In a crisis, it is said, all correlations go to one. Threats get so overwhelming that everyting reacts in unison. And the common thread running through all facets of financial markets and the real economy right now is simple: a global cash crunch of epic proportions.
Here are the signs that the world is focused on liquidity above all else.
Dash to Cash
Investors piled $137 billion into cash-like assets in the five days ending March 11, according to a Bank of America report citing EPFR Global data. Its monthly fund manager survey showed the fourth-largest monthly jump in allocations to cash ever, from 4% to 5.1%.
“Cash has become the king as the short-term government funds have had massive deposits, with ~$13 billion inflows last week (a 10-standard deviation move),” adds Maneesh Dehspande, head of equity derivatives strategy at Barclays.
A desire for liquidity means long and short positions alike are being closed, according to the most recent commitment of traders report from the CFTC.
“In aggregate, the market saw a large outflow, with $9 billion of long liquidation and $6 billion of short covering,” said Michael Haigh, global head of commodity research at Societe Generale. “This general and non-directional closure of money manager positions could be explained by a need for cash to pay margin calls on other derivatives contracts.”
Trim Those Hedges
This means that for multi-asset investors, the assets the normally offer respite from a market storm have failed to do so. With the S&P 500 down more than 12% in the five sessions ending March 17, the Japanese yen is weaker against the greenback, the 10-year Treasury future is down, and gold is too.
That’s another sign dollars are top of mind, and investors are selling not only what they want to, but also what they have to.
Corporate America is tapping its rainy-day fund to raise cash.
Companies that are drawing on their revolving credit facilities include Boeing Co, Kraft Heinz, Wynn Resorts Ltd., Hilton Worldwide Holdings Inc., as well as Caesars Entertainment Corp. and MGM Resorts International.
Private equity behemoths Blackstone Group Inc. and Carlyle Group Inc. are urging their portfolio companies to do the same.

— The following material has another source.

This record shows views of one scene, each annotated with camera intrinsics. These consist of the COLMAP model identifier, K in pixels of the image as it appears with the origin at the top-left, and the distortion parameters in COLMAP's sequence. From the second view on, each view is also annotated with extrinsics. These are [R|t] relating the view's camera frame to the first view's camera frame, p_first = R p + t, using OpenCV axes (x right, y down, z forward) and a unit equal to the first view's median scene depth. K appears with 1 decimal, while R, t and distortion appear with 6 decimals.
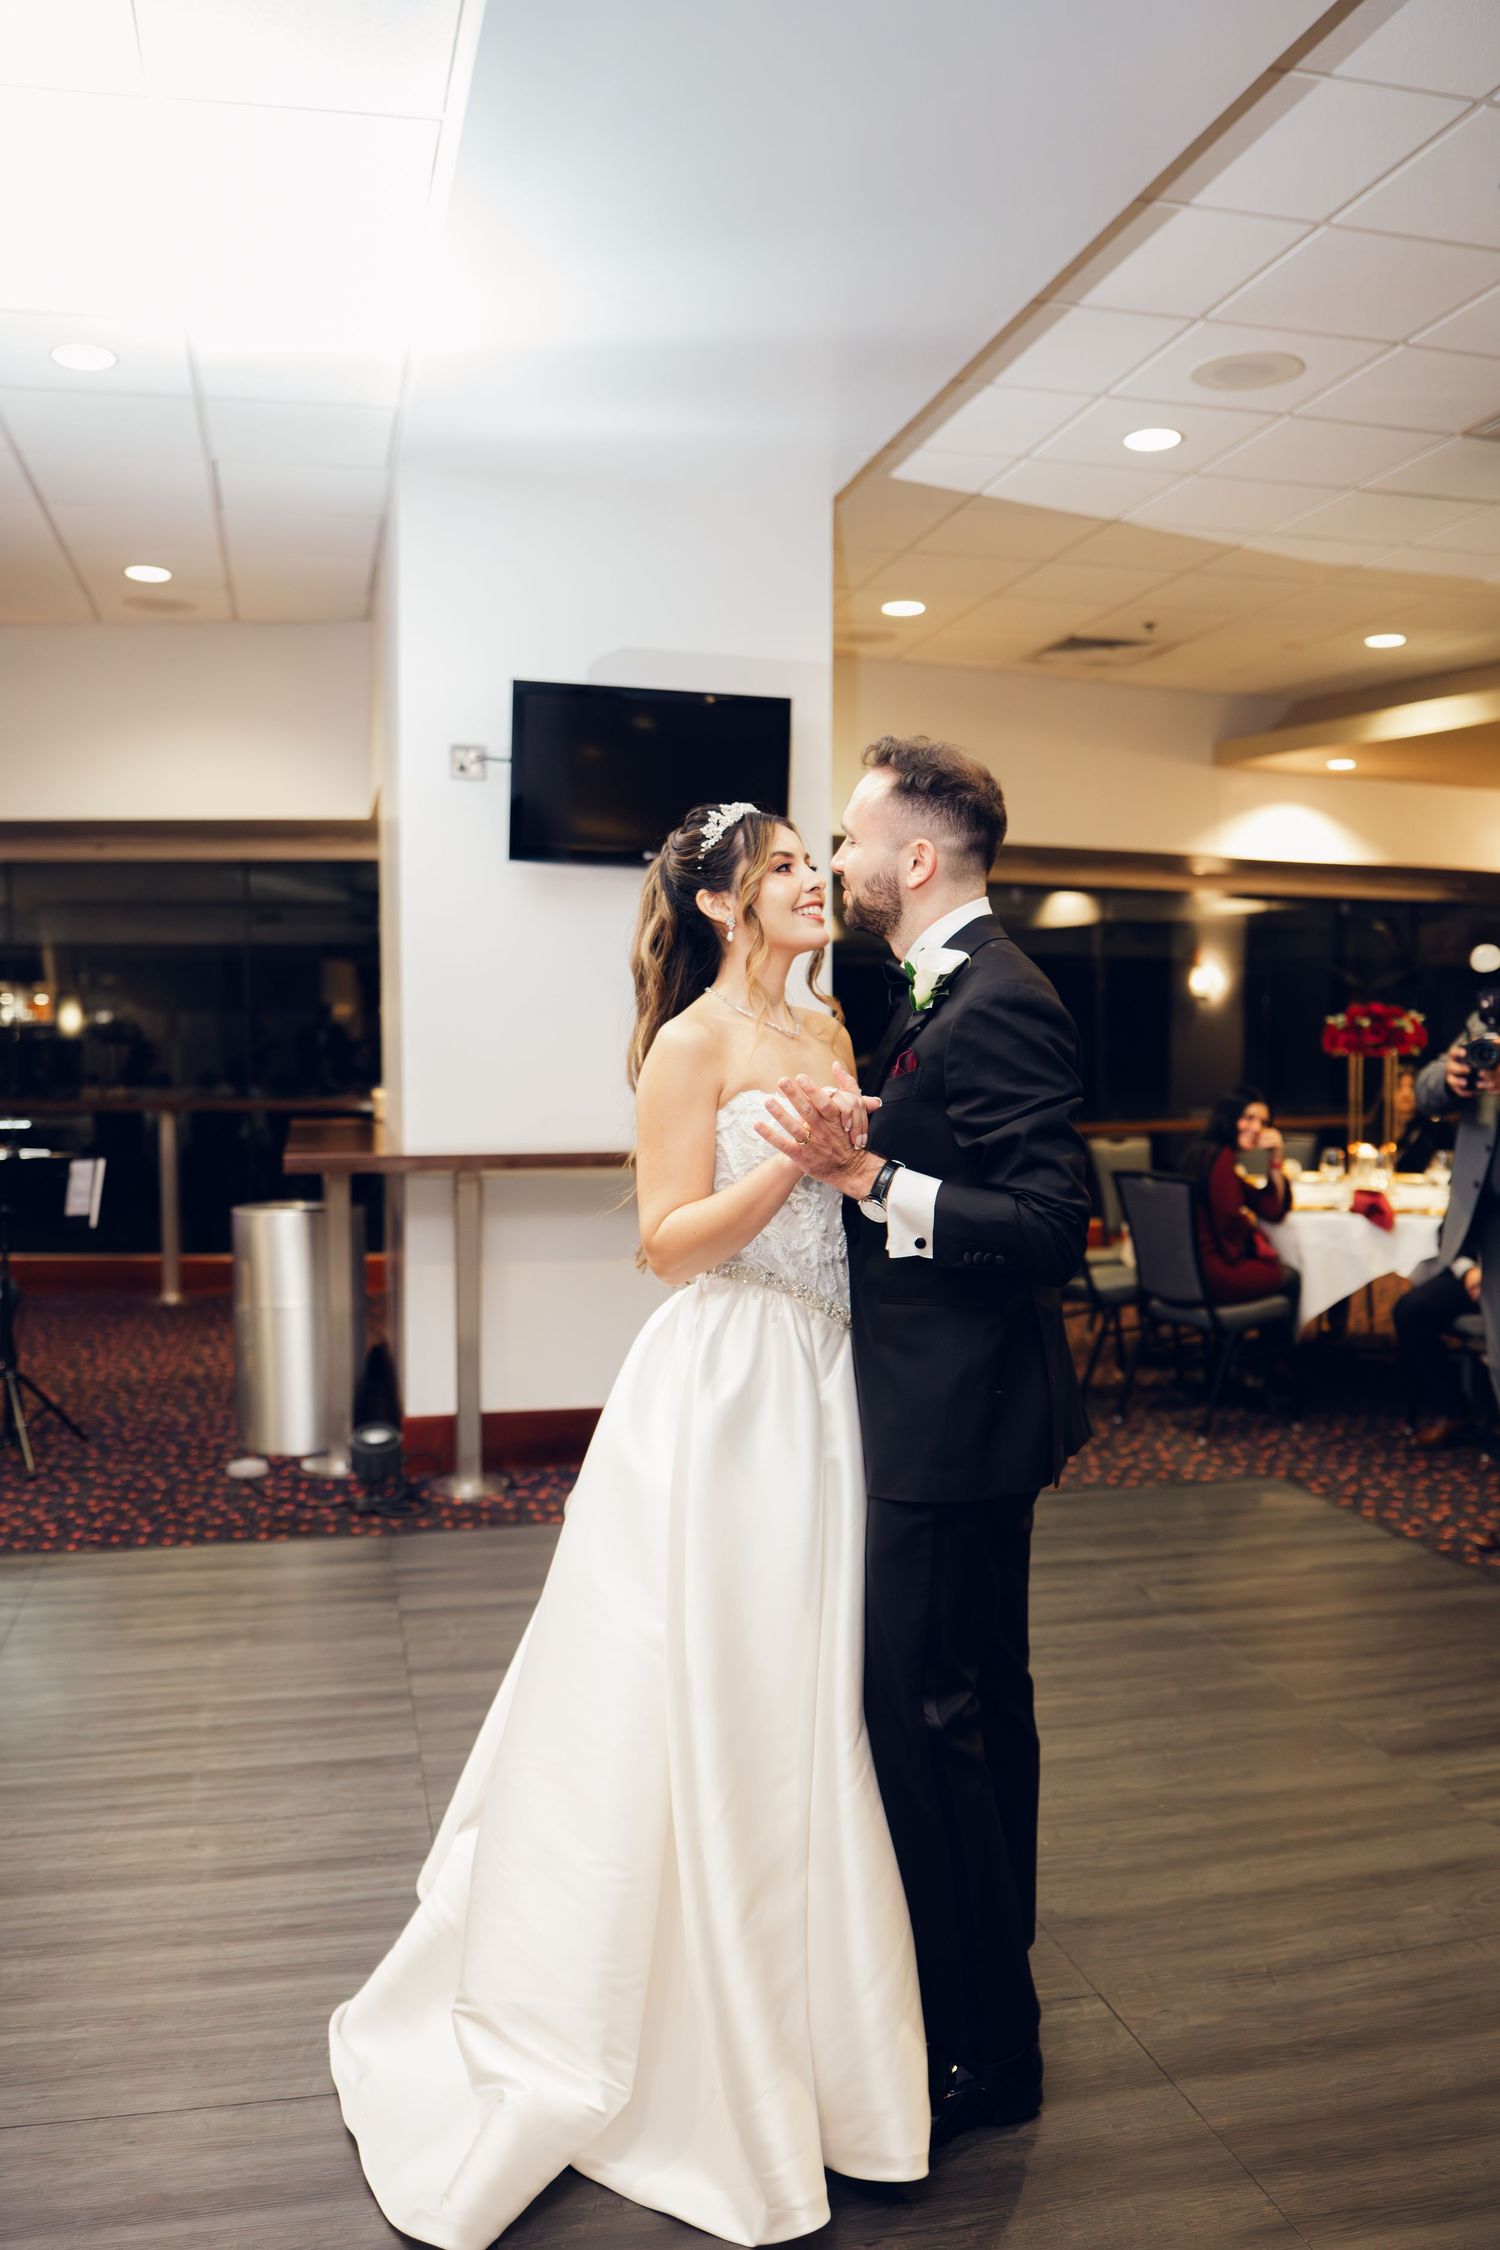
lens RADIAL K [[1868.1, 0, 747.3], [0, 1868.1, 1119.4], [0, 0, 1]] dist [-0.035647, -0.035844]
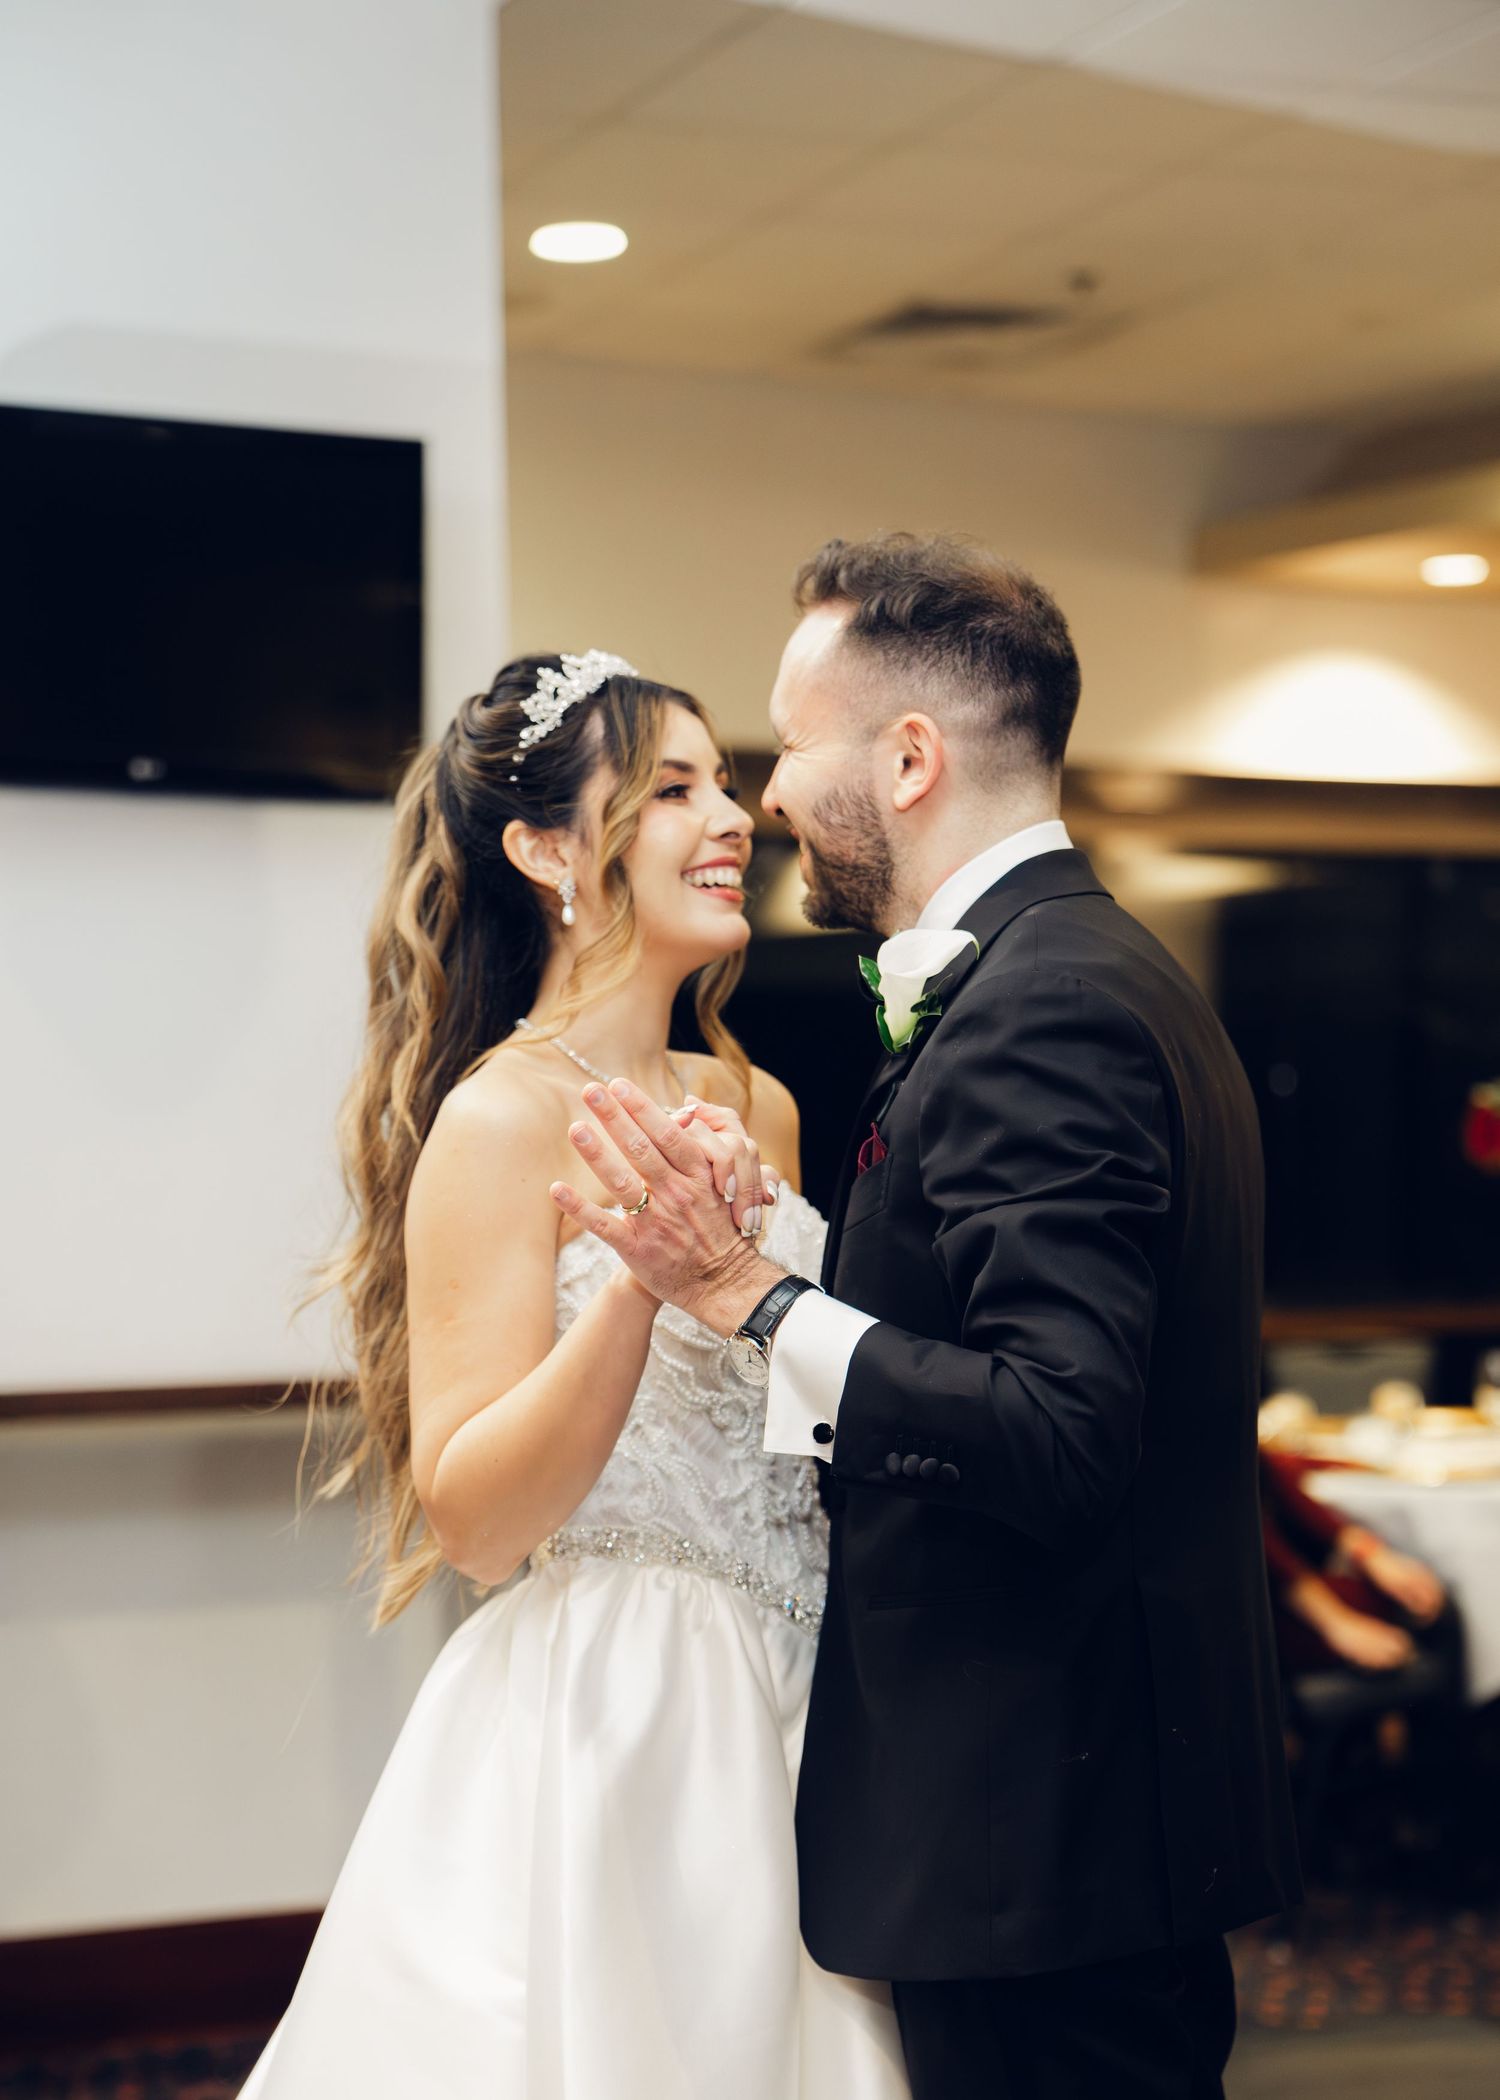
lens RADIAL K [[3504.3, 0, 759.4], [0, 3504.3, 1054.3], [0, 0, 1]] dist [0.174651, 0.000000]
pose [[0.999340, 0.002663, 0.036236, 0.101829], [-0.000647, 0.998457, -0.055530, -0.016823], [-0.036328, 0.055470, 0.997799, 0.106121]]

Hitting Pause on Bank Buybacks
The presumptive need for liquidity going forward as companies tap their credit lines has prompted major financial institutions to put off plans to buy back their own shares.
A statement from the Financial Services Forum indicated this decision was made to “provide maximum support to individuals, small businesses, and the broader economy.”

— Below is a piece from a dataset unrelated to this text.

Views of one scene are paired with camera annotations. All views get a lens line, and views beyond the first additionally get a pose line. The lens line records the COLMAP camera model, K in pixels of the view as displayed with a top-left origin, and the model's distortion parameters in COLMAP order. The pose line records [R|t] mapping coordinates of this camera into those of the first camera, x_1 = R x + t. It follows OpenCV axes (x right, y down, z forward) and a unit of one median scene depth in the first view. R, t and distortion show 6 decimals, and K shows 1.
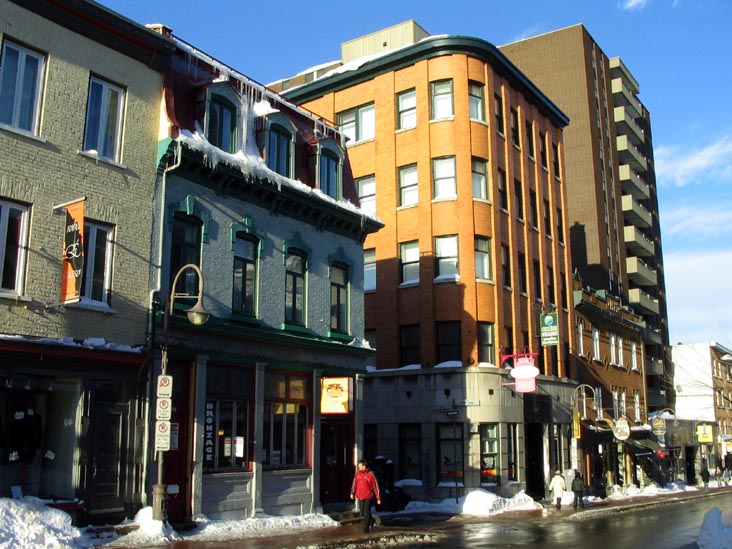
lens RADIAL K [[764.8, 0, 365.7], [0, 764.8, 291.2], [0, 0, 1]] dist [-0.180429, 0.197939]
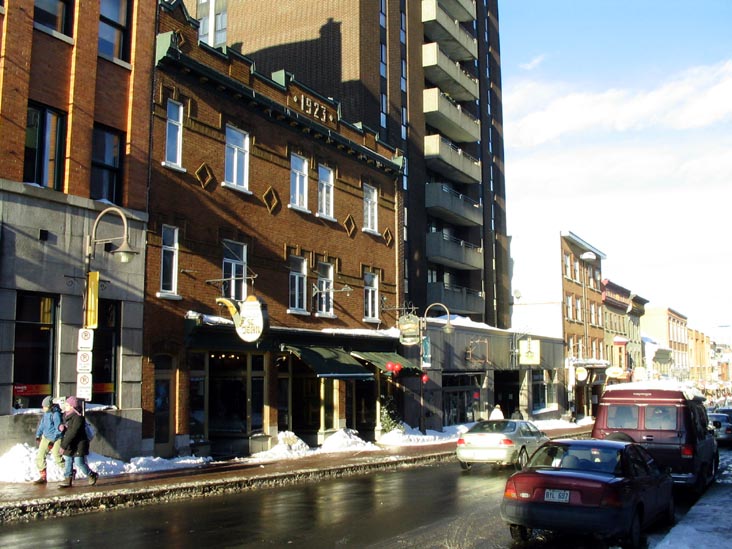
lens RADIAL K [[764.8, 0, 365.7], [0, 764.8, 291.2], [0, 0, 1]] dist [-0.180429, 0.197939]
pose [[0.995177, 0.010317, 0.097555, 0.251585], [-0.018808, 0.996072, 0.086524, 0.083680], [-0.096279, -0.087942, 0.991462, 0.348800]]
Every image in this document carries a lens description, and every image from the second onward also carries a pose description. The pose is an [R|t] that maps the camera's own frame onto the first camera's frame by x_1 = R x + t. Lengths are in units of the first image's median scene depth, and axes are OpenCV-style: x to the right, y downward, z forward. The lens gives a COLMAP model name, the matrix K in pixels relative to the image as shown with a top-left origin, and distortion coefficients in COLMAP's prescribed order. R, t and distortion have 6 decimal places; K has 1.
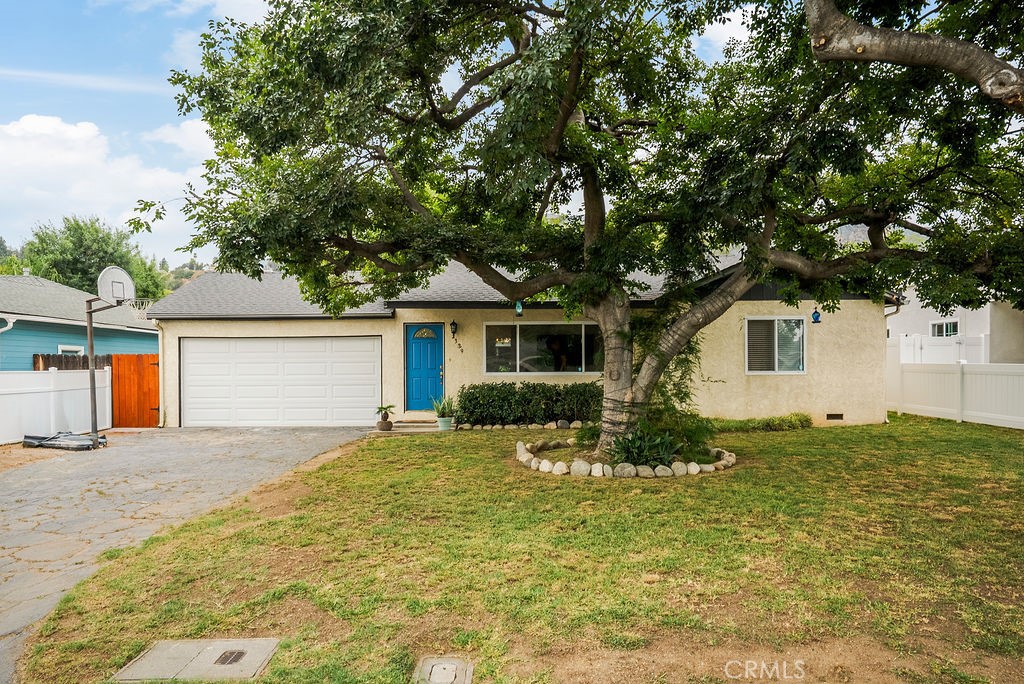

A combination of slowing profit growth and the discretionary pausing of share repurchases threatens the sole source of net inflows into U.S. equities over the past decade.
Pricey Commercial Paper
Another way to see how cash is so prized is looking at how expensive it’s become to get access to one of its close cousins – short term IOUs. 30-day commercial paper rates have spiked, eliciting the re-instatement of a Federal Reserve 2008-era facility to try to calm this corner of the funding markets.
Fiscal Booster Shot of Bucks
Politicians of all stripes are coalescing around a solution to combat the stresses on American households: money.
“Americans need cash now, and the president wants to give cash now,” said Treasury Secretary Steven Mnuchin at a press conference on Tuesday. “And I mean now, in the next two weeks.”
New Jersey Democratic Senator Cory Booker has also called for “immediate cash payments of $2,000 to every income-eligible American.”
It’s one thing to see exchange-traded products stuffed full of relatively illiquid corporate bonds trade below the purported sum of the value of their holdings. It’s quite another to see such a massive discount develop in a more plain-vanilla product like the Vanguard Total Bond Market ETF (BND) as investors ditched the product to raise cash despite not quite getting their money’s worth.
The fund closed Tuesday at a discount of nearly 2% to its net asset value, which blew out to above 6% last week amid accelerating, record outflows. That exceeded its prior record discount from 2008.
“In the very front end of IG corporate bond market as spread curves are inverted,” writes BofA Securities head of U.S. high grade credit strategy Hans Mikkelsen. “While normally spread curves invert due to credit risk, this time it is a liquidity story as investors raise cash and money market and other funds de-risk as they expect large withdrawals given the partial shutdown of the global economy.”